PERGUNTAS SOBRE MATERIAL →
• 1. Devolva, sem nenhuma alteração, o trecho do relato sobre a infância que vai de "Até onde me" até "fazia o racismo.", inclusive.
• 2. No relato sobre a infância, onde quem narra passava os recreios?

TEXTO PARA ANÁLISE →
>>>

Até onde me lembre, nunca ganhei um livro de presente na infância. Talvez por isso passasse meus recreios na Biblioteca da escola. Eu adorava ler as fábulas do La Fontaine. Não tanto pelas histórias, e mais pelos desenhos. Era uma coleção muito bonita de capa dura e as fábulas ficavam numa estante acessível. Eu nunca gostei de pedir ajuda para pegar livros no alto. Sei que hoje elas me parecem um pouco forçadas. Uma moral adulta para crianças, mas elas me ajudaram muito a manter a coerência num mar de ordens contrárias. "Por que o Betinho pode e eu não posso? Porque o Betinho é menino. Mas o que isso tem a ver? Ser mais forte e mijar em pé não vai ele melhor no video-game." :/

Não entendi. Nunca entendi a desigualdade entre os sexos e quando entendi, não concordei. Não faz o menor sentido. Como também não fazia o racismo.

<<<

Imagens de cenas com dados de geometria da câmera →

>>>

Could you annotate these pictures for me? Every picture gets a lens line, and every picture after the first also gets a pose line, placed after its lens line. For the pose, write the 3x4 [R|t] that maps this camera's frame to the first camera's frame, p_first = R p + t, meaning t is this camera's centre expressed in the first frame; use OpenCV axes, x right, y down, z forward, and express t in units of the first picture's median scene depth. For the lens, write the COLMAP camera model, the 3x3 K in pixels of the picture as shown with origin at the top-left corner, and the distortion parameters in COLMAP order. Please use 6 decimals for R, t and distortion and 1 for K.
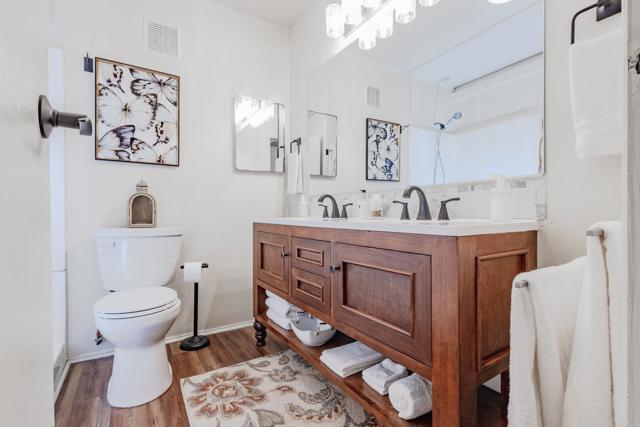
lens RADIAL K [[296.3, 0, 321.8], [0, 296.3, 212.8], [0, 0, 1]] dist [0.009531, -0.001727]
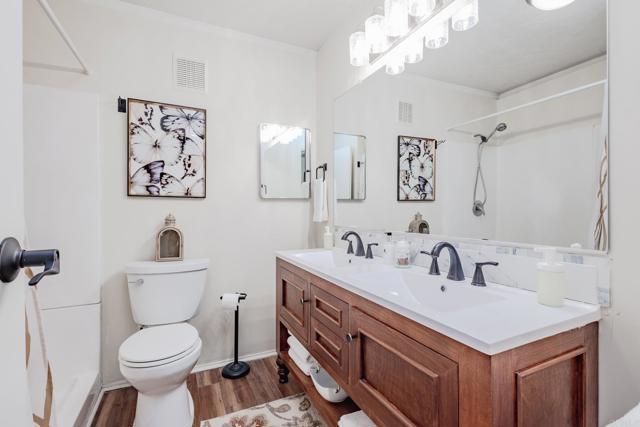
lens RADIAL K [[296.3, 0, 319.5], [0, 296.3, 213.8], [0, 0, 1]] dist [0.009531, -0.001727]
pose [[0.992217, 0.003127, -0.124481, 0.035445], [-0.003224, 0.999995, -0.000581, -0.117836], [0.124478, 0.000978, 0.992222, 0.050530]]
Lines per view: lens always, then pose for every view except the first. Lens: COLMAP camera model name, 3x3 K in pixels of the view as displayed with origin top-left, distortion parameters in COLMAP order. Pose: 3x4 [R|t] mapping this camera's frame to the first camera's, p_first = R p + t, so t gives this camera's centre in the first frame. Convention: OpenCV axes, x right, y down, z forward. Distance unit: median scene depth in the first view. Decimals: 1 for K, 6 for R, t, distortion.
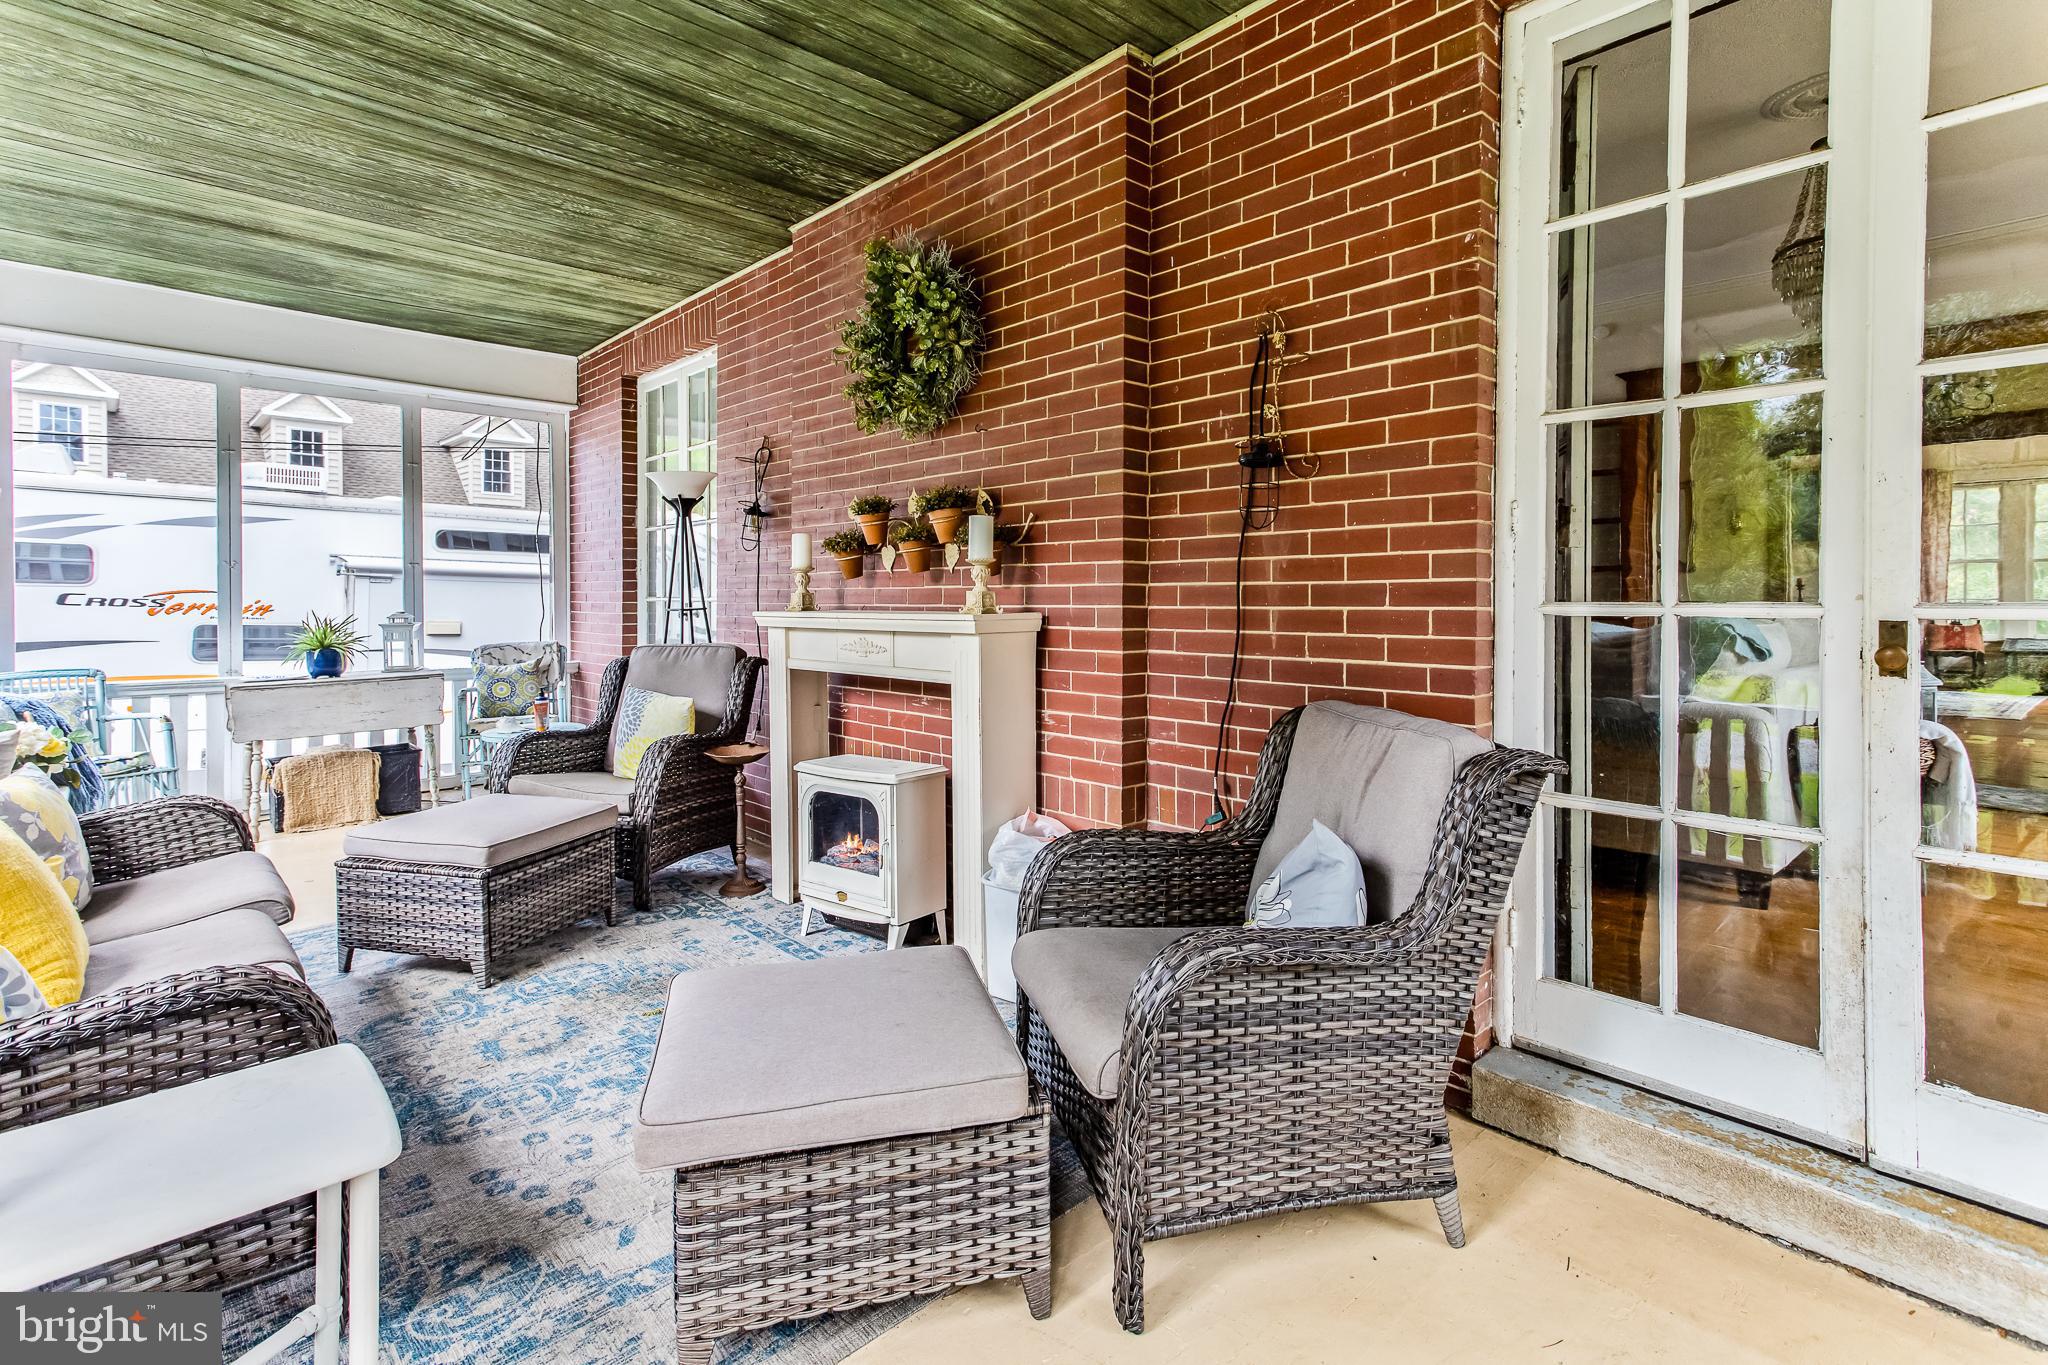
lens RADIAL K [[993.6, 0, 1024.5], [0, 993.6, 601.8], [0, 0, 1]] dist [0.027146, 0.005112]
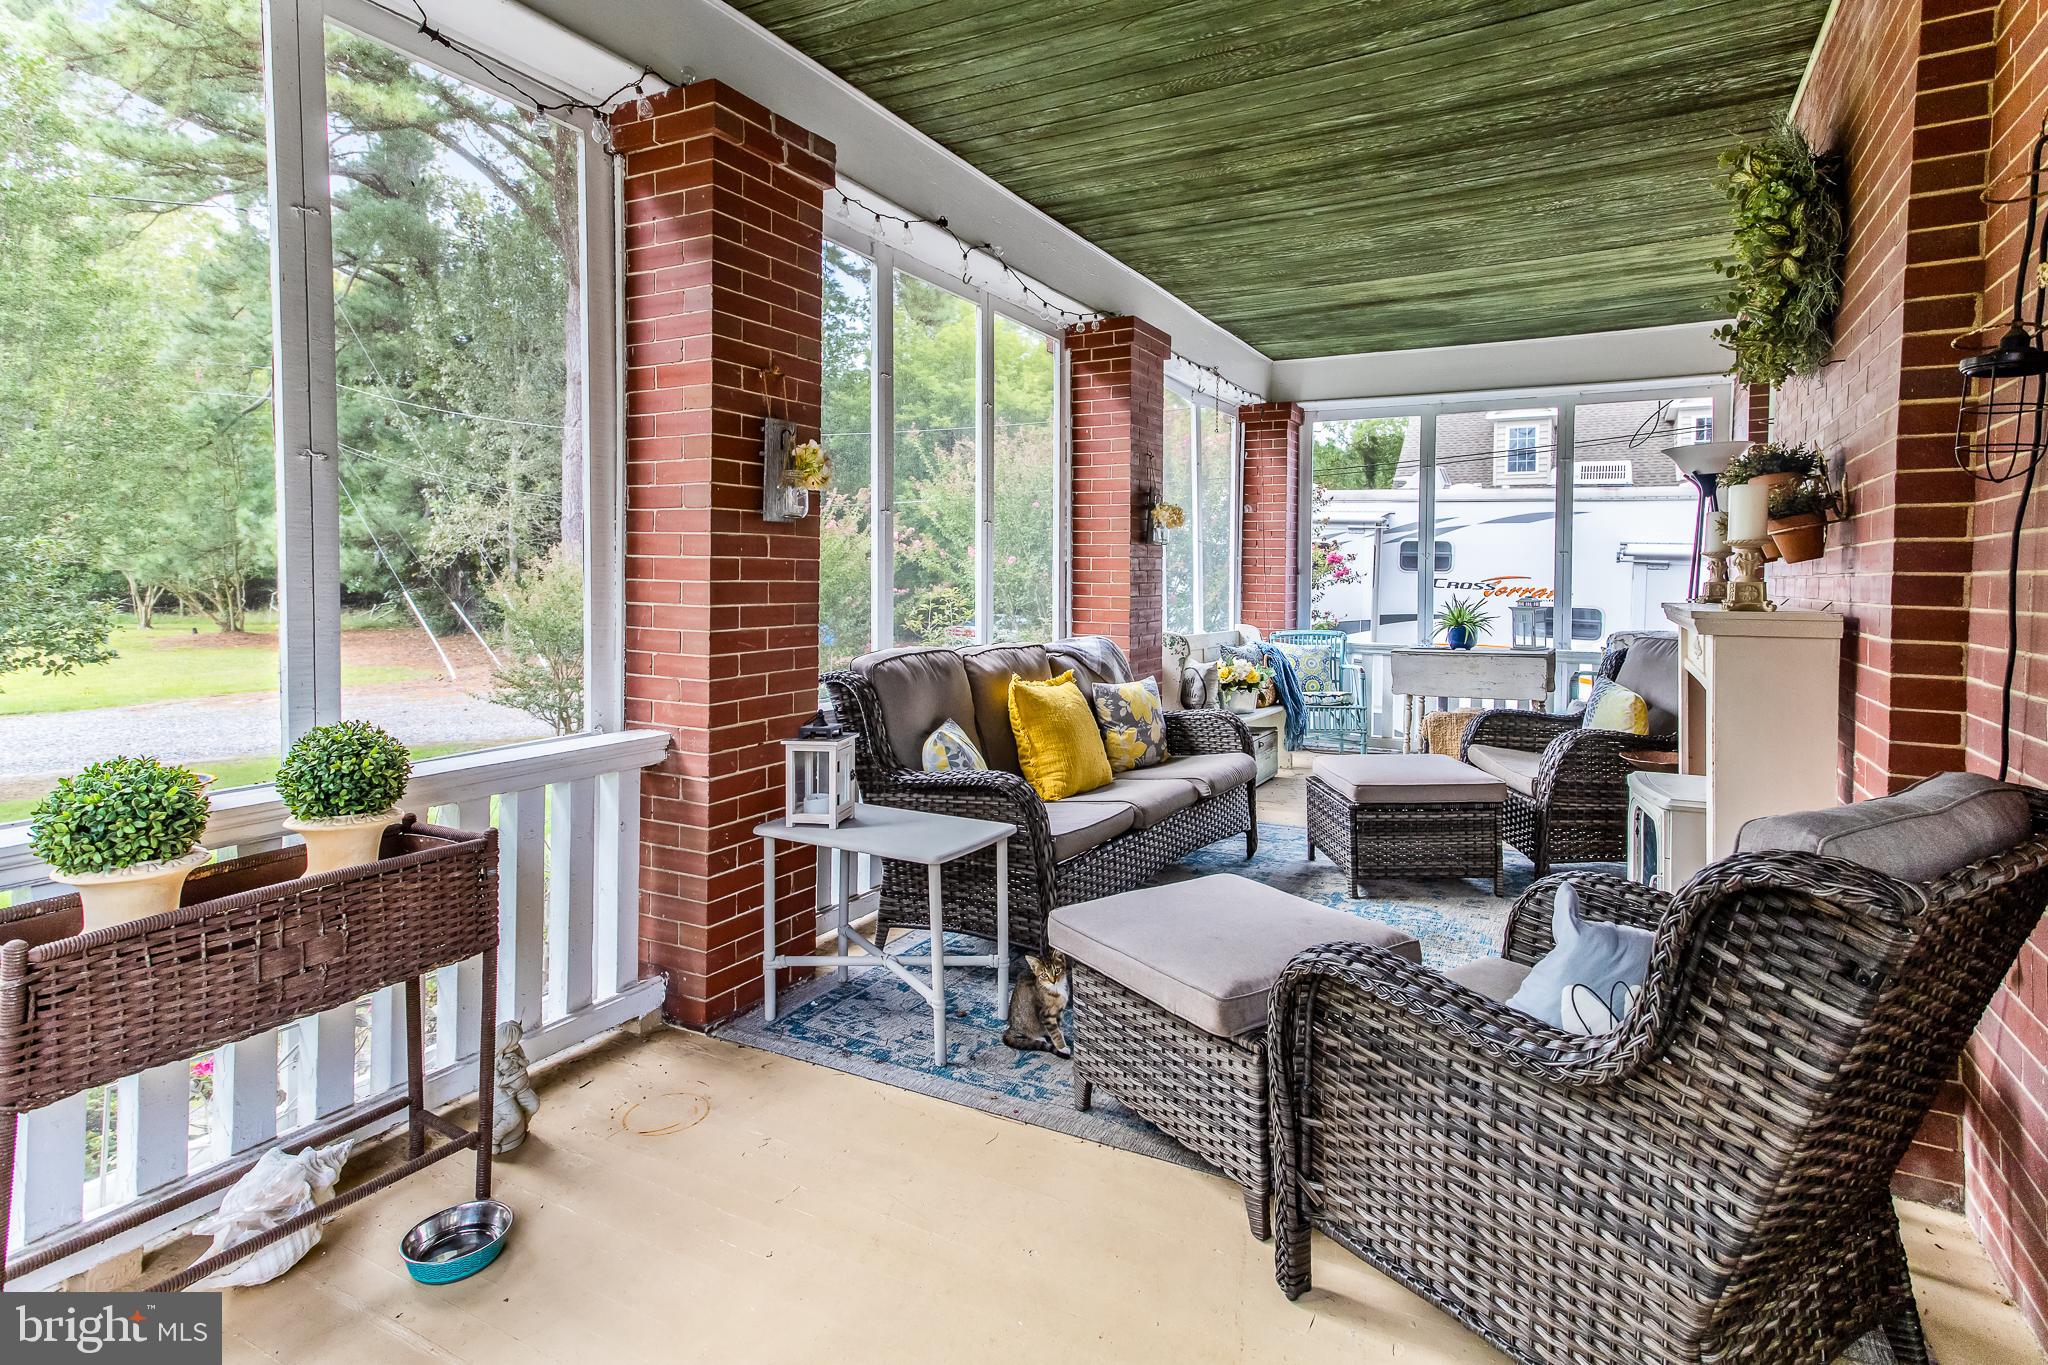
lens RADIAL K [[1045.0, 0, 1037.3], [0, 1045.0, 587.7], [0, 0, 1]] dist [0.032273, 0.000340]
pose [[0.320383, 0.013576, -0.947191, 0.324794], [-0.014387, 0.999852, 0.009464, -0.003028], [0.947179, 0.010595, 0.320531, 0.123382]]
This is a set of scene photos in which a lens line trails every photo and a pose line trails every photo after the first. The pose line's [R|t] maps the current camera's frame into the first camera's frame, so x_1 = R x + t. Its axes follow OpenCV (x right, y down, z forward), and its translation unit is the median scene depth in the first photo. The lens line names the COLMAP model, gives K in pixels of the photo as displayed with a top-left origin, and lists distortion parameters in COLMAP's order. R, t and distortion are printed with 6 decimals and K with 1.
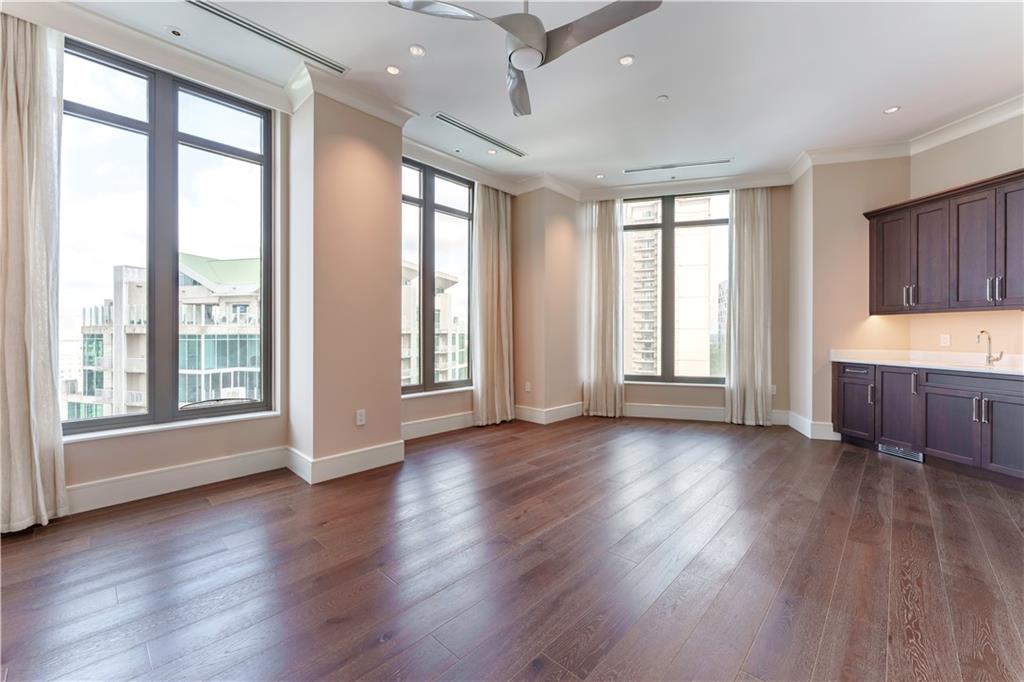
lens RADIAL K [[409.3, 0, 522.4], [0, 409.3, 333.9], [0, 0, 1]] dist [-0.000025, -0.000538]
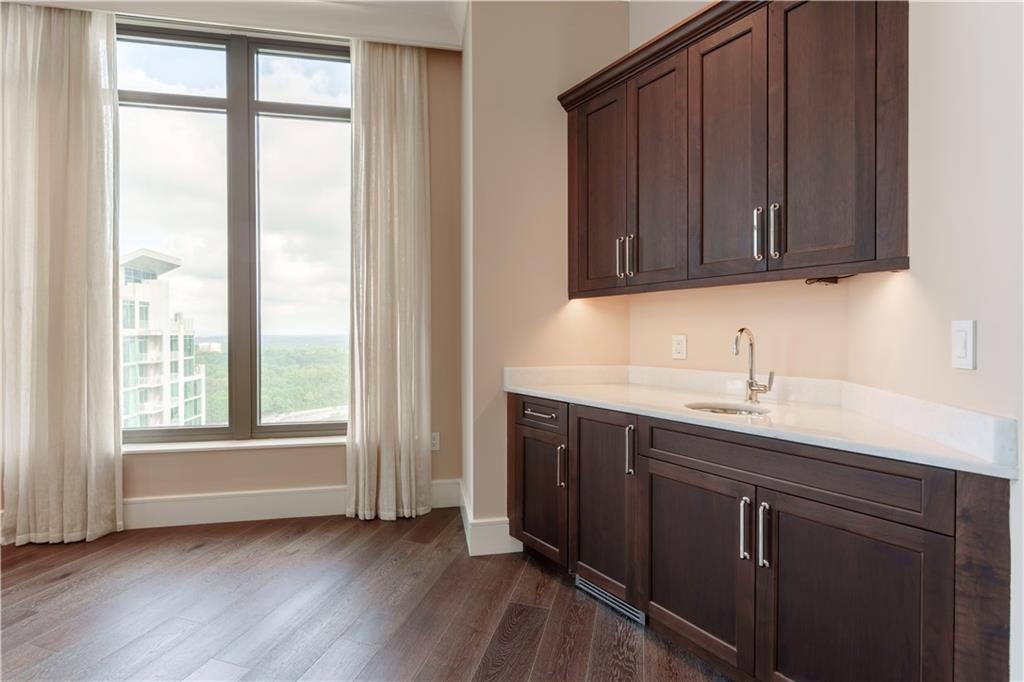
lens RADIAL K [[452.1, 0, 508.7], [0, 452.1, 337.8], [0, 0, 1]] dist [0.001327, 0.000456]
pose [[0.895168, -0.008822, 0.445642, 0.532723], [0.005685, 0.999949, 0.008375, -0.001865], [-0.445693, -0.004964, 0.895172, 0.531359]]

<<<

RESPOSTAS ESPERADAS →
• 1.
Até onde me lembre, nunca ganhei um livro de presente na infância. Talvez por isso passasse meus recreios na Biblioteca da escola. Eu adorava ler as fábulas do La Fontaine. Não tanto pelas histórias, e mais pelos desenhos. Era uma coleção muito bonita de capa dura e as fábulas ficavam numa estante acessível. Eu nunca gostei de pedir ajuda para pegar livros no alto. Sei que hoje elas me parecem um pouco forçadas. Uma moral adulta para crianças, mas elas me ajudaram muito a manter a coerência num mar de ordens contrárias. "Por que o Betinho pode e eu não posso? Porque o Betinho é menino. Mas o que isso tem a ver? Ser mais forte e mijar em pé não vai ele melhor no video-game." :/

Não entendi. Nunca entendi a desigualdade entre os sexos e quando entendi, não concordei. Não faz o menor sentido. Como também não fazia o racismo.

• 2. Na Biblioteca da escola.